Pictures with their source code
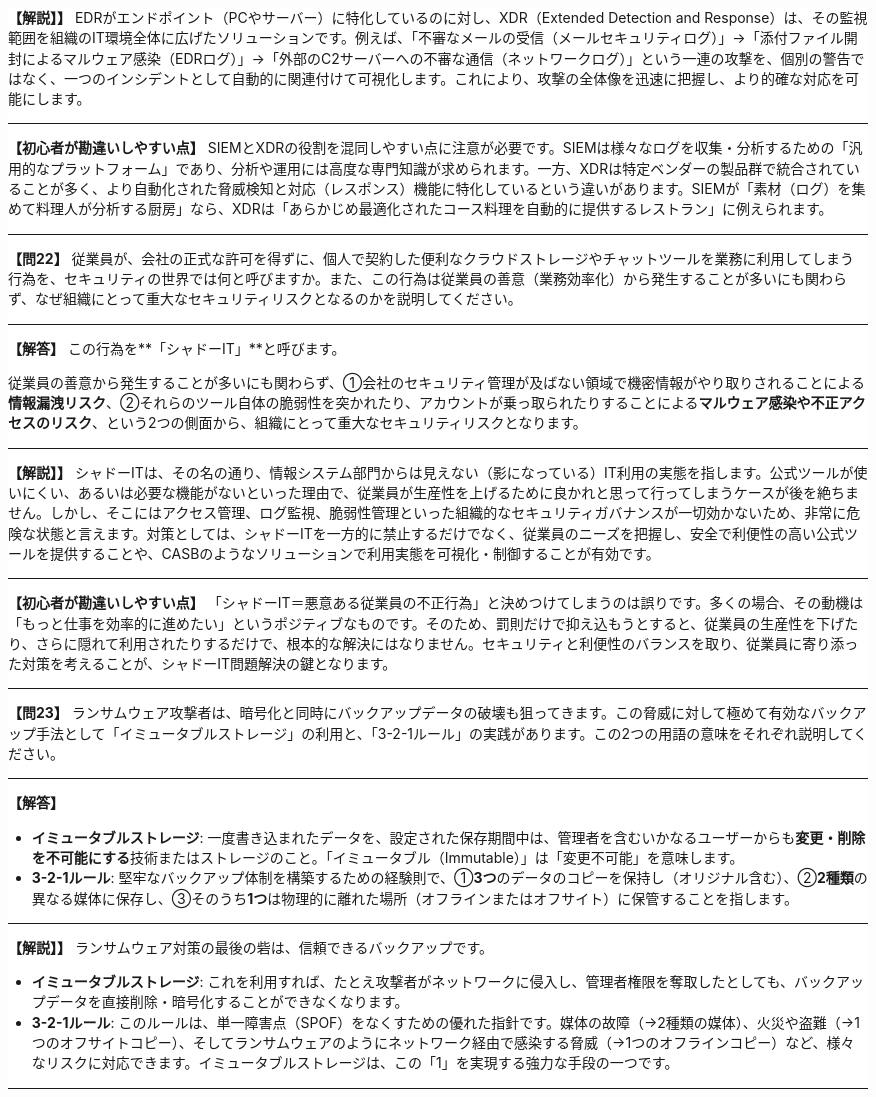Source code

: **【解説】】**
EDRがエンドポイント（PCやサーバー）に特化しているのに対し、XDR（Extended Detection and Response）は、その監視範囲を組織のIT環境全体に広げたソリューションです。例えば、「不審なメールの受信（メールセキュリティログ）」→「添付ファイル開封によるマルウェア感染（EDRログ）」→「外部のC2サーバーへの不審な通信（ネットワークログ）」という一連の攻撃を、個別の警告ではなく、一つのインシデントとして自動的に関連付けて可視化します。これにより、攻撃の全体像を迅速に把握し、より的確な対応を可能にします。

---
**【初心者が勘違いしやすい点】**
SIEMとXDRの役割を混同しやすい点に注意が必要です。SIEMは様々なログを収集・分析するための「汎用的なプラットフォーム」であり、分析や運用には高度な専門知識が求められます。一方、XDRは特定ベンダーの製品群で統合されていることが多く、より自動化された脅威検知と対応（レスポンス）機能に特化しているという違いがあります。SIEMが「素材（ログ）を集めて料理人が分析する厨房」なら、XDRは「あらかじめ最適化されたコース料理を自動的に提供するレストラン」に例えられます。

---
**【問22】**
従業員が、会社の正式な許可を得ずに、個人で契約した便利なクラウドストレージやチャットツールを業務に利用してしまう行為を、セキュリティの世界では何と呼びますか。また、この行為は従業員の善意（業務効率化）から発生することが多いにも関わらず、なぜ組織にとって重大なセキュリティリスクとなるのかを説明してください。

---
**【解答】**
この行為を**「シャドーIT」**と呼びます。

従業員の善意から発生することが多いにも関わらず、①会社のセキュリティ管理が及ばない領域で機密情報がやり取りされることによる**情報漏洩リスク**、②それらのツール自体の脆弱性を突かれたり、アカウントが乗っ取られたりすることによる**マルウェア感染や不正アクセスのリスク**、という2つの側面から、組織にとって重大なセキュリティリスクとなります。

---
**【解説】】**
シャドーITは、その名の通り、情報システム部門からは見えない（影になっている）IT利用の実態を指します。公式ツールが使いにくい、あるいは必要な機能がないといった理由で、従業員が生産性を上げるために良かれと思って行ってしまうケースが後を絶ちません。しかし、そこにはアクセス管理、ログ監視、脆弱性管理といった組織的なセキュリティガバナンスが一切効かないため、非常に危険な状態と言えます。対策としては、シャドーITを一方的に禁止するだけでなく、従業員のニーズを把握し、安全で利便性の高い公式ツールを提供することや、CASBのようなソリューションで利用実態を可視化・制御することが有効です。

---
**【初心者が勘違いしやすい点】**
「シャドーIT＝悪意ある従業員の不正行為」と決めつけてしまうのは誤りです。多くの場合、その動機は「もっと仕事を効率的に進めたい」というポジティブなものです。そのため、罰則だけで抑え込もうとすると、従業員の生産性を下げたり、さらに隠れて利用されたりするだけで、根本的な解決にはなりません。セキュリティと利便性のバランスを取り、従業員に寄り添った対策を考えることが、シャドーIT問題解決の鍵となります。

---
**【問23】**
ランサムウェア攻撃者は、暗号化と同時にバックアップデータの破壊も狙ってきます。この脅威に対して極めて有効なバックアップ手法として「イミュータブルストレージ」の利用と、「3-2-1ルール」の実践があります。この2つの用語の意味をそれぞれ説明してください。

---
**【解答】**
*   **イミュータブルストレージ**: 一度書き込まれたデータを、設定された保存期間中は、管理者を含むいかなるユーザーからも**変更・削除を不可能にする**技術またはストレージのこと。「イミュータブル（Immutable）」は「変更不可能」を意味します。
*   **3-2-1ルール**: 堅牢なバックアップ体制を構築するための経験則で、①**3つ**のデータのコピーを保持し（オリジナル含む）、②**2種類**の異なる媒体に保存し、③そのうち**1つ**は物理的に離れた場所（オフラインまたはオフサイト）に保管することを指します。

---
**【解説】】**
ランサムウェア対策の最後の砦は、信頼できるバックアップです。

*   **イミュータブルストレージ**: これを利用すれば、たとえ攻撃者がネットワークに侵入し、管理者権限を奪取したとしても、バックアップデータを直接削除・暗号化することができなくなります。
*   **3-2-1ルール**: このルールは、単一障害点（SPOF）をなくすための優れた指針です。媒体の故障（→2種類の媒体）、火災や盗難（→1つのオフサイトコピー）、そしてランサムウェアのようにネットワーク経由で感染する脅威（→1つのオフラインコピー）など、様々なリスクに対応できます。イミュータブルストレージは、この「1」を実現する強力な手段の一つです。

---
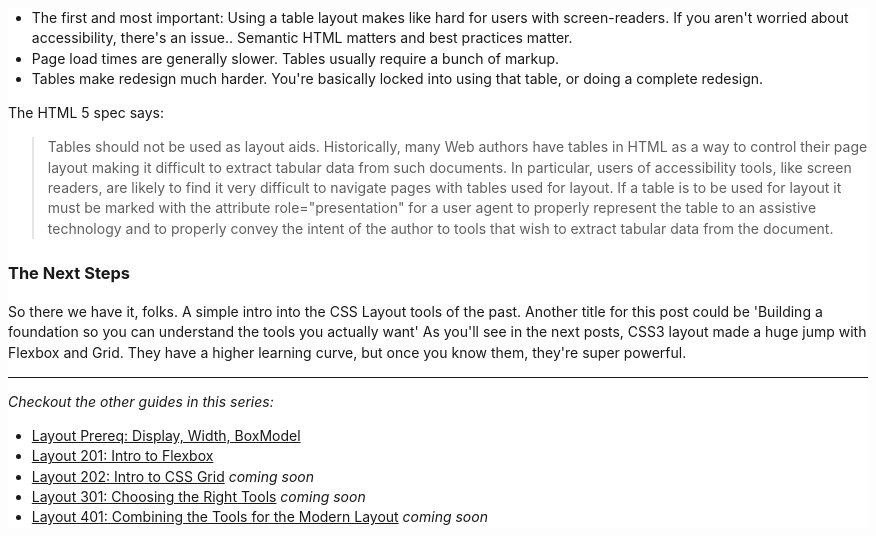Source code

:* The first and most important: Using a table layout makes like hard for users with screen-readers. If you aren't worried about accessibility, there's an issue.. Semantic HTML matters and best practices matter.
* Page load times are generally slower. Tables usually require a bunch of markup. 
* Tables make redesign much harder. You're basically locked into using that table, or doing a complete redesign.

The HTML 5 spec says: 
 > Tables should not be used as layout aids. Historically, many Web authors have tables in HTML as a way to control their page layout making it difficult to extract tabular data from such documents. In particular, users of accessibility tools, like screen readers, are likely to find it very difficult to navigate pages with tables used for layout. If  a table is to be used for layout it must be marked with the attribute role="presentation" for a user agent to properly represent the table to an assistive technology and to properly convey the intent of the author to tools that wish to extract tabular data from the document.


### The Next Steps

So there we have it, folks. A simple intro into the CSS Layout tools of the past. Another title for this post could be 'Building a foundation so you can understand the tools you actually want' As you'll see in the next posts, CSS3 layout made a huge jump with Flexbox and Grid. They have a higher learning curve, but once you know them, they're super powerful.

--- 
*Checkout the other guides in this series:*
* [Layout Prereq: Display, Width, BoxModel](/blog/css-layout-0) 
* [Layout 201: Intro to Flexbox](/blog/css-layout-2)
* [Layout 202: Intro to CSS Grid](#) *coming soon*
* [Layout 301: Choosing the Right Tools](#) *coming soon*
* [Layout 401: Combining the Tools for the Modern Layout](#) *coming soon*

● INSTRUCTIONS FOR THE TASK
Please arrange every line of source code from all the rows above as a Markdown table with the columns No. and Line, skipping blank lines and leaving the pictures out.

● EXERCISE SOLUTION
| No. | Line |
|---|---|
| 1 | Source code |
| 2 | : **【解説】】** |
| 3 | EDRがエンドポイント（PCやサーバー）に特化しているのに対し、XDR（Extended Detection and Response）は、その監視範囲を組織のIT環境全体に広げたソリューションです。例えば、「不審なメールの受信（メールセキュリティログ）」→「添付ファイル開封によるマルウェア感染（EDRログ）」→「外部のC2サーバーへの不審な通信（ネットワークログ）」という一連の攻撃を、個別の警告ではなく、一つのインシデントとして自動的に関連付けて可視化します。これにより、攻撃の全体像を迅速に把握し、より的確な対応を可能にします。 |
| 4 | --- |
| 5 | **【初心者が勘違いしやすい点】** |
| 6 | SIEMとXDRの役割を混同しやすい点に注意が必要です。SIEMは様々なログを収集・分析するための「汎用的なプラットフォーム」であり、分析や運用には高度な専門知識が求められます。一方、XDRは特定ベンダーの製品群で統合されていることが多く、より自動化された脅威検知と対応（レスポンス）機能に特化しているという違いがあります。SIEMが「素材（ログ）を集めて料理人が分析する厨房」なら、XDRは「あらかじめ最適化されたコース料理を自動的に提供するレストラン」に例えられます。 |
| 7 | --- |
| 8 | **【問22】** |
| 9 | 従業員が、会社の正式な許可を得ずに、個人で契約した便利なクラウドストレージやチャットツールを業務に利用してしまう行為を、セキュリティの世界では何と呼びますか。また、この行為は従業員の善意（業務効率化）から発生することが多いにも関わらず、なぜ組織にとって重大なセキュリティリスクとなるのかを説明してください。 |
| 10 | --- |
| 11 | **【解答】** |
| 12 | この行為を**「シャドーIT」**と呼びます。 |
| 13 | 従業員の善意から発生することが多いにも関わらず、①会社のセキュリティ管理が及ばない領域で機密情報がやり取りされることによる**情報漏洩リスク**、②それらのツール自体の脆弱性を突かれたり、アカウントが乗っ取られたりすることによる**マルウェア感染や不正アクセスのリスク**、という2つの側面から、組織にとって重大なセキュリティリスクとなります。 |
| 14 | --- |
| 15 | **【解説】】** |
| 16 | シャドーITは、その名の通り、情報システム部門からは見えない（影になっている）IT利用の実態を指します。公式ツールが使いにくい、あるいは必要な機能がないといった理由で、従業員が生産性を上げるために良かれと思って行ってしまうケースが後を絶ちません。しかし、そこにはアクセス管理、ログ監視、脆弱性管理といった組織的なセキュリティガバナンスが一切効かないため、非常に危険な状態と言えます。対策としては、シャドーITを一方的に禁止するだけでなく、従業員のニーズを把握し、安全で利便性の高い公式ツールを提供することや、CASBのようなソリューションで利用実態を可視化・制御することが有効です。 |
| 17 | --- |
| 18 | **【初心者が勘違いしやすい点】** |
| 19 | 「シャドーIT＝悪意ある従業員の不正行為」と決めつけてしまうのは誤りです。多くの場合、その動機は「もっと仕事を効率的に進めたい」というポジティブなものです。そのため、罰則だけで抑え込もうとすると、従業員の生産性を下げたり、さらに隠れて利用されたりするだけで、根本的な解決にはなりません。セキュリティと利便性のバランスを取り、従業員に寄り添った対策を考えることが、シャドーIT問題解決の鍵となります。 |
| 20 | --- |
| 21 | **【問23】** |
| 22 | ランサムウェア攻撃者は、暗号化と同時にバックアップデータの破壊も狙ってきます。この脅威に対して極めて有効なバックアップ手法として「イミュータブルストレージ」の利用と、「3-2-1ルール」の実践があります。この2つの用語の意味をそれぞれ説明してください。 |
| 23 | --- |
| 24 | **【解答】** |
| 25 | *   **イミュータブルストレージ**: 一度書き込まれたデータを、設定された保存期間中は、管理者を含むいかなるユーザーからも**変更・削除を不可能にする**技術またはストレージのこと。「イミュータブル（Immutable）」は「変更不可能」を意味します。 |
| 26 | *   **3-2-1ルール**: 堅牢なバックアップ体制を構築するための経験則で、①**3つ**のデータのコピーを保持し（オリジナル含む）、②**2種類**の異なる媒体に保存し、③そのうち**1つ**は物理的に離れた場所（オフラインまたはオフサイト）に保管することを指します。 |
| 27 | --- |
| 28 | **【解説】】** |
| 29 | ランサムウェア対策の最後の砦は、信頼できるバックアップです。 |
| 30 | *   **イミュータブルストレージ**: これを利用すれば、たとえ攻撃者がネットワークに侵入し、管理者権限を奪取したとしても、バックアップデータを直接削除・暗号化することができなくなります。 |
| 31 | *   **3-2-1ルール**: このルールは、単一障害点（SPOF）をなくすための優れた指針です。媒体の故障（→2種類の媒体）、火災や盗難（→1つのオフサイトコピー）、そしてランサムウェアのようにネットワーク経由で感染する脅威（→1つのオフラインコピー）など、様々なリスクに対応できます。イミュータブルストレージは、この「1」を実現する強力な手段の一つです。 |
| 32 | --- |
| 33 | Source code |
| 34 | :* The first and most important: Using a table layout makes like hard for users with screen-readers. If you aren't worried about accessibility, there's an issue.. Semantic HTML matters and best practices matter. |
| 35 | * Page load times are generally slower. Tables usually require a bunch of markup.  |
| 36 | * Tables make redesign much harder. You're basically locked into using that table, or doing a complete redesign. |
| 37 | The HTML 5 spec says:  |
| 38 |  > Tables should not be used as layout aids. Historically, many Web authors have tables in HTML as a way to control their page layout making it difficult to extract tabular data from such documents. In particular, users of accessibility tools, like screen readers, are likely to find it very difficult to navigate pages with tables used for layout. If  a table is to be used for layout it must be marked with the attribute role="presentation" for a user agent to properly represent the table to an assistive technology and to properly convey the intent of the author to tools that wish to extract tabular data from the document. |
| 39 | ### The Next Steps |
| 40 | So there we have it, folks. A simple intro into the CSS Layout tools of the past. Another title for this post could be 'Building a foundation so you can understand the tools you actually want' As you'll see in the next posts, CSS3 layout made a huge jump with Flexbox and Grid. They have a higher learning curve, but once you know them, they're super powerful. |
| 41 | ---  |
| 42 | *Checkout the other guides in this series:* |
| 43 | * [Layout Prereq: Display, Width, BoxModel](/blog/css-layout-0)  |
| 44 | * [Layout 201: Intro to Flexbox](/blog/css-layout-2) |
| 45 | * [Layout 202: Intro to CSS Grid](#) *coming soon* |
| 46 | * [Layout 301: Choosing the Right Tools](#) *coming soon* |
| 47 | * [Layout 401: Combining the Tools for the Modern Layout](#) *coming soon* |